==== MATERIAL PROVIDED ====

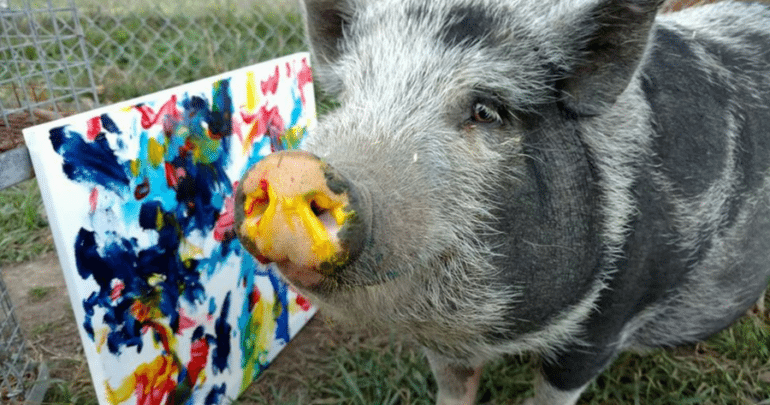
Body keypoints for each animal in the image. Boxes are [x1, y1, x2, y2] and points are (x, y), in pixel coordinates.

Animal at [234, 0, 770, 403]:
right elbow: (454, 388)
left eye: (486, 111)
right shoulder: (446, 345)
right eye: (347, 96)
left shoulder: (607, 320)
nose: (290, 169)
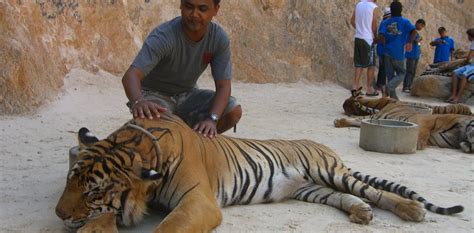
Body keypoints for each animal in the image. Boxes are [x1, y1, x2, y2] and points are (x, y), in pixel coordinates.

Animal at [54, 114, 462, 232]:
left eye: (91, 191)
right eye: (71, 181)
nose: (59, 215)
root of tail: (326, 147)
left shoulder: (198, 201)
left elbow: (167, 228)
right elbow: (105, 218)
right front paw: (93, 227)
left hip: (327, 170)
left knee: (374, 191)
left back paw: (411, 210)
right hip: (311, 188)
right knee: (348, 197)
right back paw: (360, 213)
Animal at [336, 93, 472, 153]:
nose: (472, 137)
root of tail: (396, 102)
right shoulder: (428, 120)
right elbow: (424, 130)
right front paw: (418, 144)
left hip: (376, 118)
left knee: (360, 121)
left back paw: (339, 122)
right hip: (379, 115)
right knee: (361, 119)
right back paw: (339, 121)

====
==== MATERIAL PROVIDED ====

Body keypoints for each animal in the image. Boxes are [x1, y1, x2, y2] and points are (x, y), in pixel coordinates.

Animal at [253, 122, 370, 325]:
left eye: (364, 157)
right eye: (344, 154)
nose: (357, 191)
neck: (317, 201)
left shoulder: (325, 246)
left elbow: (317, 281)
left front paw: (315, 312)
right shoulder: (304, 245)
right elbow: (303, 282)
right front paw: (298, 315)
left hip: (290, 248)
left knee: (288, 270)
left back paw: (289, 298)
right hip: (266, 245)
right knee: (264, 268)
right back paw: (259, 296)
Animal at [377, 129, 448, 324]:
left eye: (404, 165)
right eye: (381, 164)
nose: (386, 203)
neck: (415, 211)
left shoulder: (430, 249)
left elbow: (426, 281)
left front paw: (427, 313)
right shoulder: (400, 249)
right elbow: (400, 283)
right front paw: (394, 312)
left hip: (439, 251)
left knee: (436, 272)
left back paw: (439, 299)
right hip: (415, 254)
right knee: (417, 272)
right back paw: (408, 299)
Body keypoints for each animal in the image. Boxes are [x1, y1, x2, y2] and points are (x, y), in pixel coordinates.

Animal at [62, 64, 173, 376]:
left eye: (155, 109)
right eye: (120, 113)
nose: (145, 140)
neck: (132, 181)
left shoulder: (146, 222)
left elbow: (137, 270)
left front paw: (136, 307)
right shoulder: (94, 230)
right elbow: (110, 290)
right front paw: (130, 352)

====
==== MATERIAL PROVIDED ====

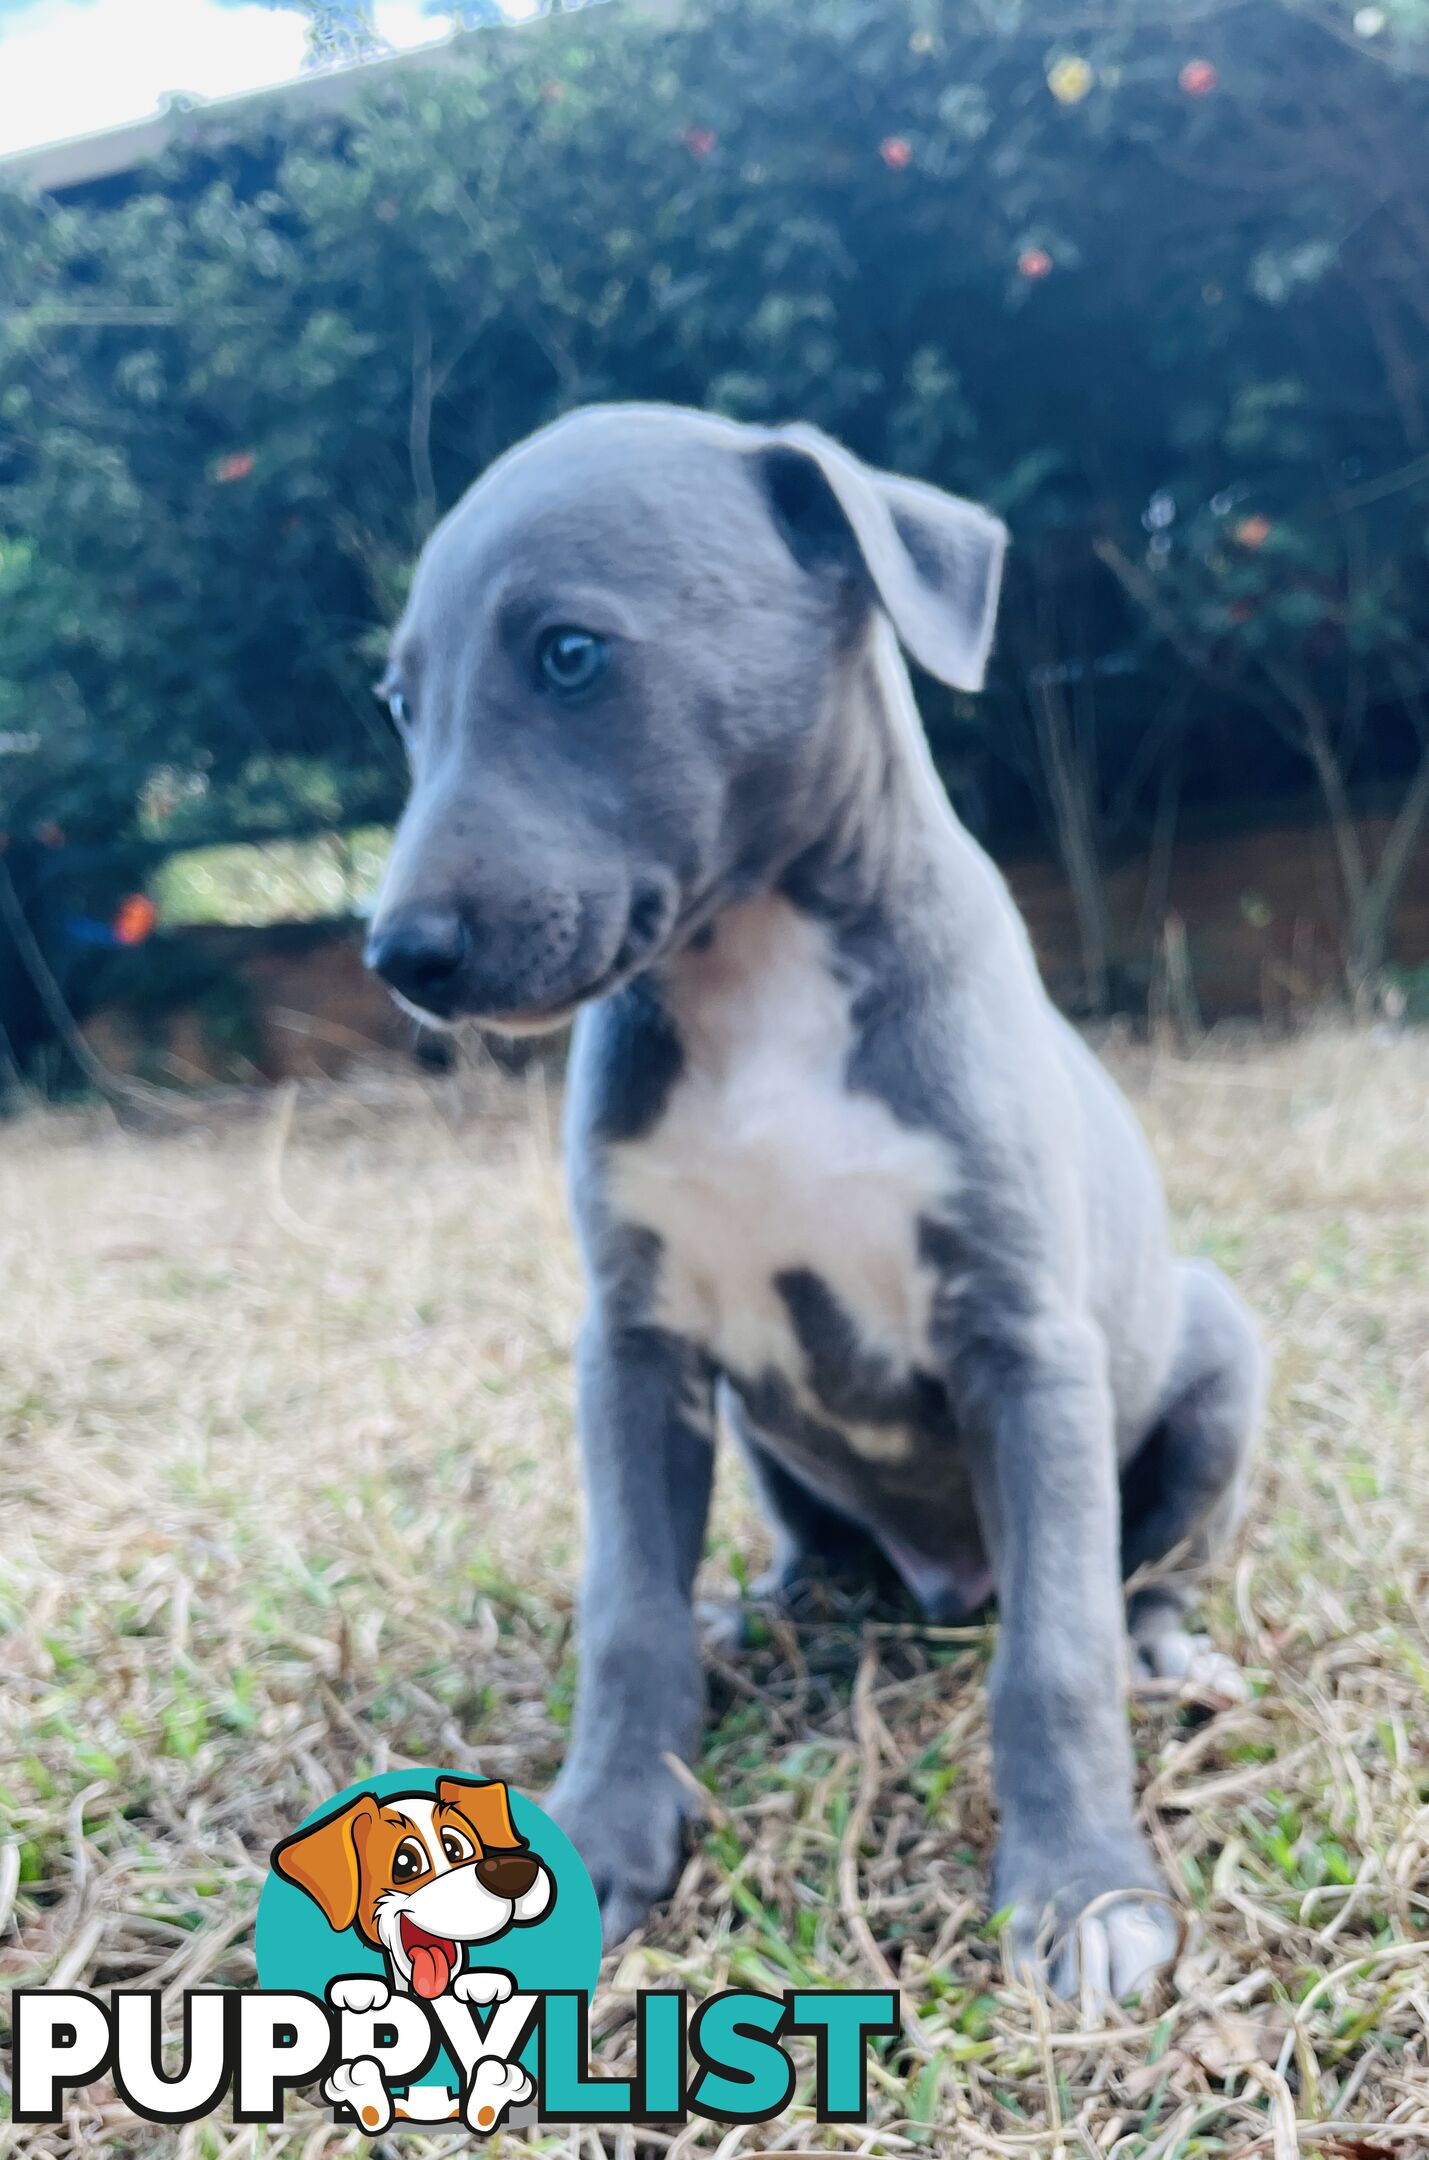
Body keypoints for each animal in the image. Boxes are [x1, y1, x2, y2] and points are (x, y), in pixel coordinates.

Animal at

====

### [REQUIRED ACTION]
Transcribe, exactly and without additions, the lines of the records above, beginning with the line that contains "nose: (357, 191)" and ending with the line that contains "right elbow: (400, 283)", both included.

### [OUTPUT FOR THIS TASK]
nose: (357, 191)
neck: (317, 201)
left shoulder: (325, 246)
left elbow: (317, 281)
left front paw: (315, 312)
right shoulder: (304, 245)
right elbow: (303, 282)
right front paw: (298, 315)
left hip: (290, 248)
left knee: (288, 270)
left back paw: (289, 298)
right hip: (266, 245)
right knee: (264, 268)
right back paw: (259, 296)
Animal at [377, 129, 448, 324]:
left eye: (404, 165)
right eye: (381, 164)
nose: (386, 203)
neck: (415, 211)
left shoulder: (430, 249)
left elbow: (426, 281)
left front paw: (427, 313)
right shoulder: (400, 249)
right elbow: (400, 283)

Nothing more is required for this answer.